*** EXTRACTED RECORDS ***

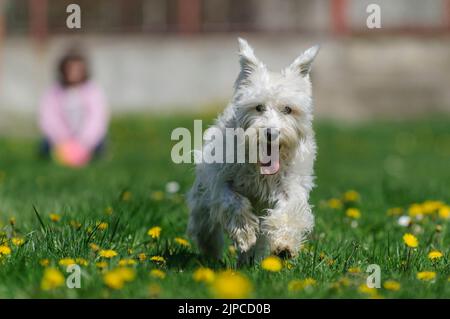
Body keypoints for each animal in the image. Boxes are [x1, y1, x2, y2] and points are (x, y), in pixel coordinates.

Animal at [187, 38, 320, 264]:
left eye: (288, 109)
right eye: (258, 107)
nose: (271, 133)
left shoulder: (290, 187)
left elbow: (288, 212)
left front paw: (284, 246)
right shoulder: (222, 181)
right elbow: (234, 202)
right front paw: (245, 233)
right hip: (202, 197)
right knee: (204, 222)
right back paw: (211, 250)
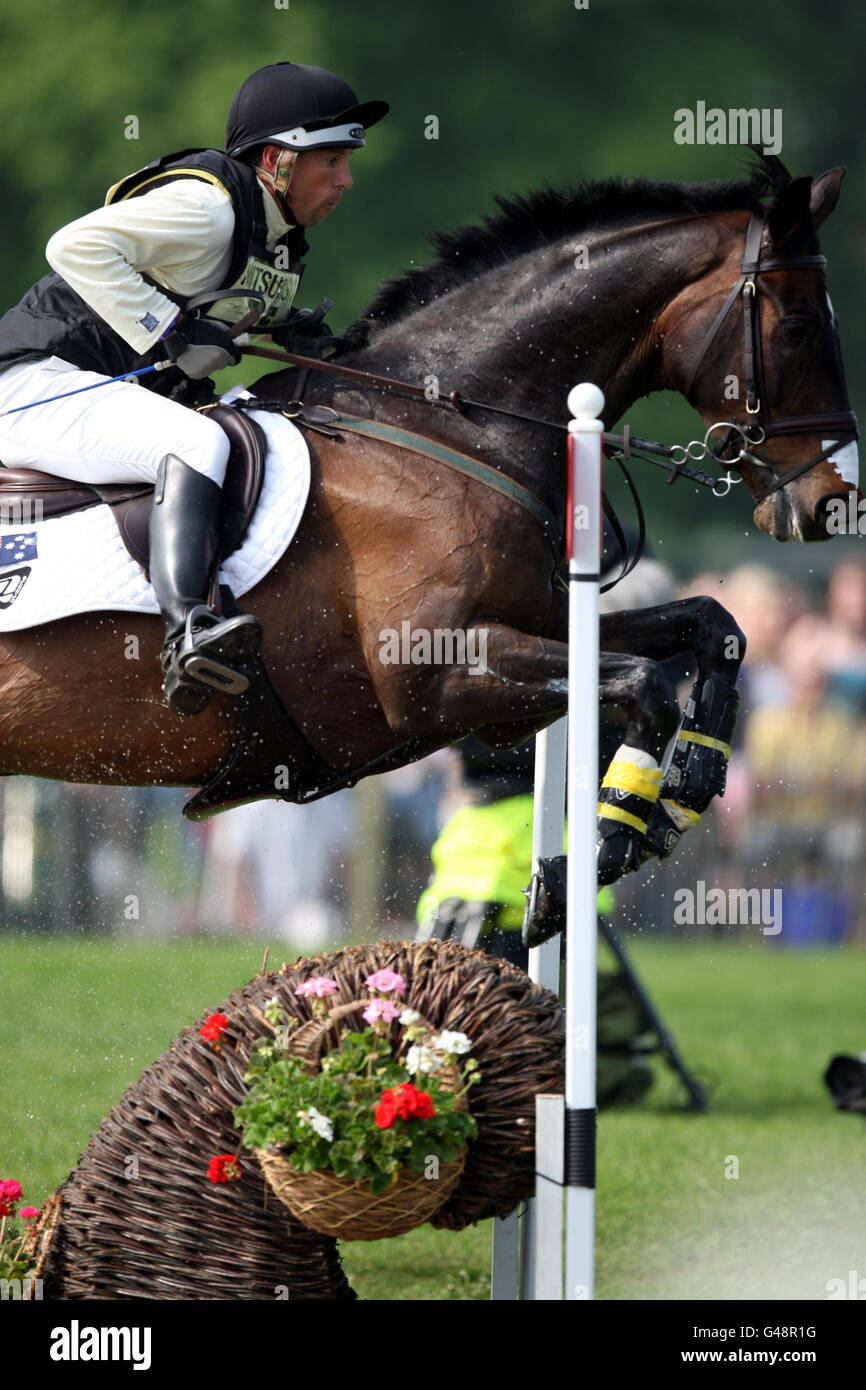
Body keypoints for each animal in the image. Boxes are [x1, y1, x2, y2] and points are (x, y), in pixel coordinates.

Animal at [0, 152, 856, 867]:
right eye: (799, 325)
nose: (834, 503)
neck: (448, 422)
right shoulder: (436, 673)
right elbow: (645, 684)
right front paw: (603, 851)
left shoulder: (532, 634)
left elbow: (714, 627)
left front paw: (686, 790)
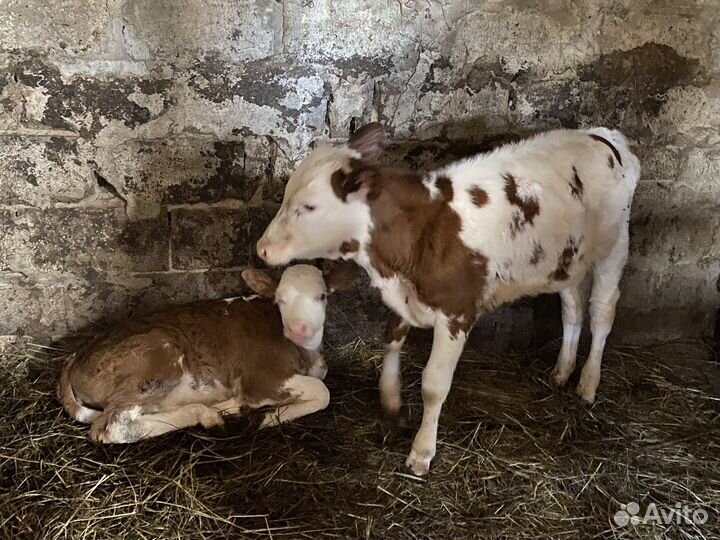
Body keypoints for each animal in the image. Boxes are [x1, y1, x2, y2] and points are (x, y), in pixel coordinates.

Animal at [58, 264, 356, 443]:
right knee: (112, 427)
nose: (300, 329)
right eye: (280, 299)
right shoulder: (263, 379)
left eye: (322, 296)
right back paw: (208, 415)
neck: (306, 353)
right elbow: (323, 392)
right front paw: (270, 417)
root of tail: (74, 357)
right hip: (159, 355)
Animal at [256, 123, 640, 475]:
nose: (262, 248)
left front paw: (422, 451)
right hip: (565, 262)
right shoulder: (405, 296)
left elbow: (433, 385)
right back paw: (561, 371)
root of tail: (604, 135)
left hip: (613, 248)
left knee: (602, 312)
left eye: (309, 206)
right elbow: (390, 342)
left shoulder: (457, 312)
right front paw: (391, 399)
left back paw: (588, 384)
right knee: (572, 307)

***

# TASK PROMPT
In the records above, find every line containing the word "shoulder" and show it.

# FINISHED TASK
left shoulder: (290, 187)
right shoulder: (222, 181)
right shoulder: (436, 673)
left shoulder: (532, 634)
right shoulder: (263, 379)
right shoulder: (405, 296)
left shoulder: (457, 312)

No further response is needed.